## Source records

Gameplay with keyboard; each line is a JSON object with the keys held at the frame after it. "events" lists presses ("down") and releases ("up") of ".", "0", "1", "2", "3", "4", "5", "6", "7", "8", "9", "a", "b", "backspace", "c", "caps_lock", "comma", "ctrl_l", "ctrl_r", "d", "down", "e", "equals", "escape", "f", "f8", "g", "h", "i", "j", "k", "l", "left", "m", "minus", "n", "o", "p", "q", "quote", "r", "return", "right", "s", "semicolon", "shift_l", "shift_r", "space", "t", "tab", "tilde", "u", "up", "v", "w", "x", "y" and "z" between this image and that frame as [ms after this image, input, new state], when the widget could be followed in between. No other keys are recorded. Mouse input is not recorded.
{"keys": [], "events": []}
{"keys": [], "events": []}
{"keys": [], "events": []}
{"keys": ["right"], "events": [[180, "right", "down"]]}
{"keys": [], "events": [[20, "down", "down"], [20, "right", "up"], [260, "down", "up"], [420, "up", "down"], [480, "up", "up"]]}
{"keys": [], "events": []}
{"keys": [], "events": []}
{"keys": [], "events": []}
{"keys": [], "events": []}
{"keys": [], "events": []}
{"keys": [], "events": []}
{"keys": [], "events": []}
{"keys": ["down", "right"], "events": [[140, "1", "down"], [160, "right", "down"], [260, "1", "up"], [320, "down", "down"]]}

## Task item
Copy out all the entries shown above, character for character.

## Answer to this task
Gameplay with keyboard; each line is a JSON object with the keys held at the frame after it. "events" lists presses ("down") and releases ("up") of ".", "0", "1", "2", "3", "4", "5", "6", "7", "8", "9", "a", "b", "backspace", "c", "caps_lock", "comma", "ctrl_l", "ctrl_r", "d", "down", "e", "equals", "escape", "f", "f8", "g", "h", "i", "j", "k", "l", "left", "m", "minus", "n", "o", "p", "q", "quote", "r", "return", "right", "s", "semicolon", "shift_l", "shift_r", "space", "t", "tab", "tilde", "u", "up", "v", "w", "x", "y" and "z" between this image and that frame as [ms after this image, input, new state], when the widget could be followed in between. No other keys are recorded. Mouse input is not recorded.
{"keys": [], "events": []}
{"keys": [], "events": []}
{"keys": [], "events": []}
{"keys": ["right"], "events": [[180, "right", "down"]]}
{"keys": [], "events": [[20, "down", "down"], [20, "right", "up"], [260, "down", "up"], [420, "up", "down"], [480, "up", "up"]]}
{"keys": [], "events": []}
{"keys": [], "events": []}
{"keys": [], "events": []}
{"keys": [], "events": []}
{"keys": [], "events": []}
{"keys": [], "events": []}
{"keys": [], "events": []}
{"keys": ["down", "right"], "events": [[140, "1", "down"], [160, "right", "down"], [260, "1", "up"], [320, "down", "down"]]}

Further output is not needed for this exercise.